There’s no longer any debate: cybersecurity is a dealership survival issue. According to The State of Dealership Cybersecurity 2025, published by CDK Global, 90% of dealership leaders say cybersecurity is very or extremely important.
Dealers get it. You feel the urgency. But here’s the uncomfortable truth the report reveals — awareness isn’t the same as readiness, and readiness isn’t the same as resilience.
Even though confidence is up from last year, less than half of dealership leaders (48%) say they’re confident their protections will hold when it counts. That gap between awareness and confidence is the signal dealerships can’t ignore anymore: You know cybersecurity matters — but many don’t yet feel equipped to win the fight.
1 in 5 Dealerships Was Hit in the Last Year — and Attacks Are Getting Smarter
The report shows 21% of dealers experienced a cyberattack or incident in the past year — up from 2023.
And while ransomware still dominates headlines, email phishing now rivals it in threat level, especially in larger groups. Dealership leaders described criminals spoofing employees, posing as the Social Security Administration, and even slipping malware into fake resumes.
The creativity, persistence, and precision of attacks are increasing — not decreasing. Yet dealership defenses haven’t evolved at the same speed.

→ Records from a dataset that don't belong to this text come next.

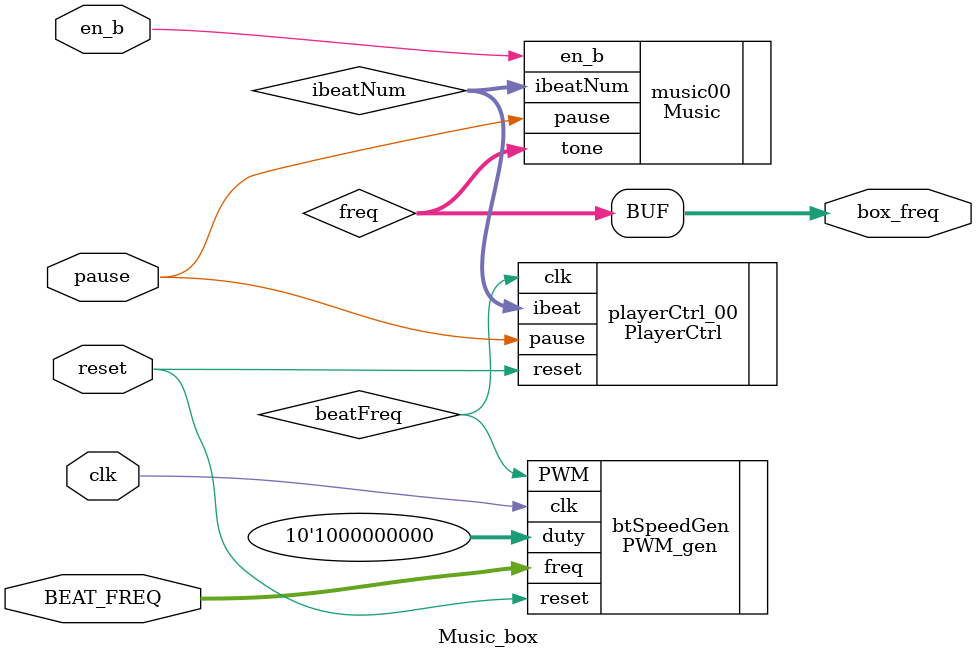
<source format=v>
module Music_box(clk,reset,BEAT_FREQ,box_freq,pause,en_b);

	input clk,reset,en_b,pause;
	input [31:0] BEAT_FREQ;
	output reg [31:0] box_freq;
	wire [31:0] freq;
	
	parameter Memory_Length = 1000;
	parameter DUTY_BEST = 10'd512;	//duty cycle=50%
	
	wire beatFreq;
	wire [7:0]ibeatNum;
	
	
	PWM_gen btSpeedGen ( 
		.clk(clk), 
		.reset(reset),
		.freq(BEAT_FREQ),
		.duty(DUTY_BEST), 
		.PWM(beatFreq)
	);
	
	PlayerCtrl playerCtrl_00 (
		.pause(pause),
		.clk(beatFreq),
		.reset(reset),
		.ibeat(ibeatNum)
	);
	Music music00 (
		.ibeatNum(ibeatNum),
		.en_b(en_b),
		.pause(pause),
		.tone(freq)
	);
	
	always@(*) begin
		box_freq = freq;
	end
	
	
endmodule

</source>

Dealers Are Fighting Back — But Without Enough People Power
There’s good news: dealers are actively taking steps to protect their stores. Six out of eight major defensive measures increased this year, including real-time monitoring and securing endpoint devices.
But here’s the gut punch:
- Employee cybersecurity training dropped from 80% to 70%
- Quarterly assessments are down from 56% two years ago to 40%
- 13% of stores still provide no training at all
Why does this matter? Because people are still the #1 way attacks succeed. And if your most targeted systems are cloud-based and email-driven, reducing staff readiness is like lowering the shields in the middle of a firefight.
The report even acknowledges that dealers know this is a problem — enhancing training is the #1 cybersecurity priority for the next 12 months.
That’s a step in the right direction — but training alone won’t stop everything.
Budgets Are Rising — But Headcount and Expertise Aren’t Keeping Pace
Dealers are planning to increase cybersecurity investment over the next year, with nearly half expecting to raise their budgets by up to 10%. And importantly, nobody plans to decrease spending.
But look at this contrast:
- 67% of dealers say less than 5% of total operating budget goes to cybersecurity
- Cybersecurity still ranks below marketing, DMS, CRM, and websites in spending
Here’s the message hiding between the lines:
Dealerships are willing to invest — but not yet at the level needed to build the staffing, specialization, and always-on monitoring modern threats demand.
If attackers are operating 24/7, and your defense team clocks out at 5 p.m., you’re leaving the showroom door unlocked overnight — figuratively and potentially literally.
Dealers Increasingly Rely on Third-Party Cybersecurity Expertise — and That’s Smart
The report shows that more than half of dealerships now rely on both managed service providers and internal IT teams to manage compliance and alerting. That’s a shift in the right direction — because no internal team can realistically monitor threats nonstop while also fixing printers, onboarding users, troubleshooting DMS issues, and keeping the network stable.
The reality is this:
Cybersecurity today requires specialized skills, persistent vigilance, and dedicated manpower.
Not “someone who also handles IT.” Not “an annual assessment” that no one acts upon. Not “a once-a-year training video.”
If cybercrime was a movie, this would be the part of the movie where the underdog realizes heart alone won’t beat a team packed with paid professionals.
The Message for 2026 Is Crystal Clear:
Dealerships care — now they must commit.
The threat is real — and rising.
The solution requires expertise, people power, and continuous action.
Cybersecurity doesn’t improve because we hope harder. It improves because dealerships build or partner with teams who have the skills, tooling, and eyes-on-glass coverage necessary to defend against relentless and sophisticated attacks.
And while confidence is climbing, the data tells us the same thing modern dealerships already know:
To win this battle, dealerships can’t do it alone — and they can’t do it halfway. 2026 needs to be the year dealerships turn concern into capability.